What the task asks |
Recast the listing below as a Markdown table with the columns "Row" and "Text", one numbered row per line and no rows for blank lines. Leave the pictures out.

══════════

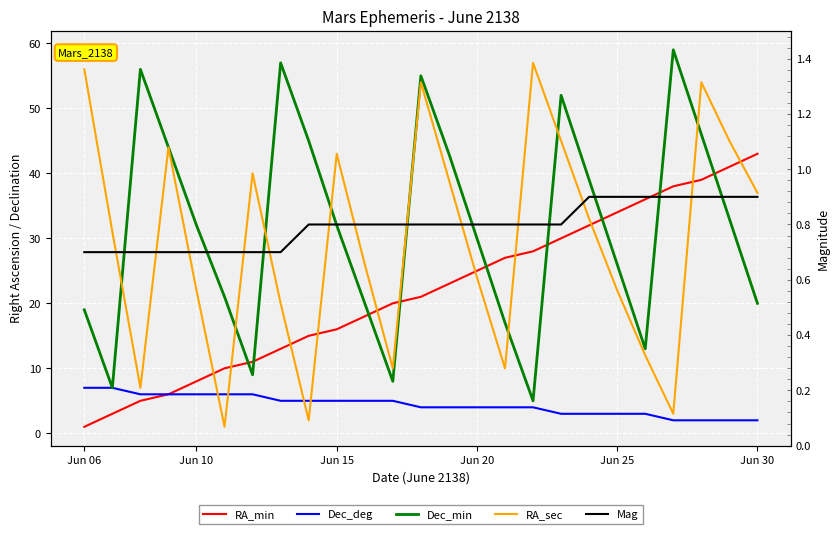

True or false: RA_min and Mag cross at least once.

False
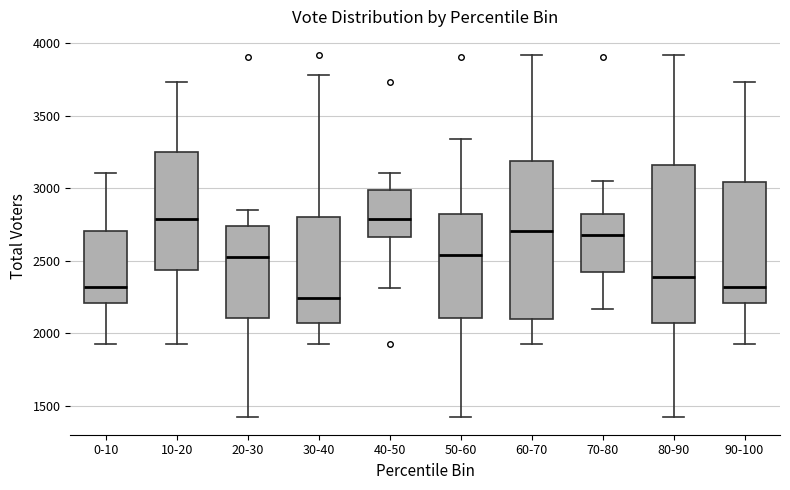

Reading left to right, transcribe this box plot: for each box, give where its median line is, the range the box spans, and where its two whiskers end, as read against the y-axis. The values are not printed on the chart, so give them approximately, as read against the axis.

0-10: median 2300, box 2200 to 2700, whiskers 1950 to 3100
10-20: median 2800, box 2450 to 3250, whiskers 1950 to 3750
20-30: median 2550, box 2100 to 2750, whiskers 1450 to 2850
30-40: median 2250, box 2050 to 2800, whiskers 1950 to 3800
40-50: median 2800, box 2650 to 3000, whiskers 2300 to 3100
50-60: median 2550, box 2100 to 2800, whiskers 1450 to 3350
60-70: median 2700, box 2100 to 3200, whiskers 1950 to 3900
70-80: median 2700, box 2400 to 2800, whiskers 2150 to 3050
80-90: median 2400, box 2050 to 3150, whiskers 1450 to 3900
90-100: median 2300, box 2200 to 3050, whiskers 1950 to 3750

══════════

Solution |
| Row | Text |
|---|---|
| 1 | True or false: RA_min and Mag cross at least once. |
| 2 | False |
| 3 | Reading left to right, transcribe this box plot: for each box, give where its median line is, the range the box spans, and where its two whiskers end, as read against the y-axis. The values are not printed on the chart, so give them approximately, as read against the axis. |
| 4 | 0-10: median 2300, box 2200 to 2700, whiskers 1950 to 3100 |
| 5 | 10-20: median 2800, box 2450 to 3250, whiskers 1950 to 3750 |
| 6 | 20-30: median 2550, box 2100 to 2750, whiskers 1450 to 2850 |
| 7 | 30-40: median 2250, box 2050 to 2800, whiskers 1950 to 3800 |
| 8 | 40-50: median 2800, box 2650 to 3000, whiskers 2300 to 3100 |
| 9 | 50-60: median 2550, box 2100 to 2800, whiskers 1450 to 3350 |
| 10 | 60-70: median 2700, box 2100 to 3200, whiskers 1950 to 3900 |
| 11 | 70-80: median 2700, box 2400 to 2800, whiskers 2150 to 3050 |
| 12 | 80-90: median 2400, box 2050 to 3150, whiskers 1450 to 3900 |
| 13 | 90-100: median 2300, box 2200 to 3050, whiskers 1950 to 3750 |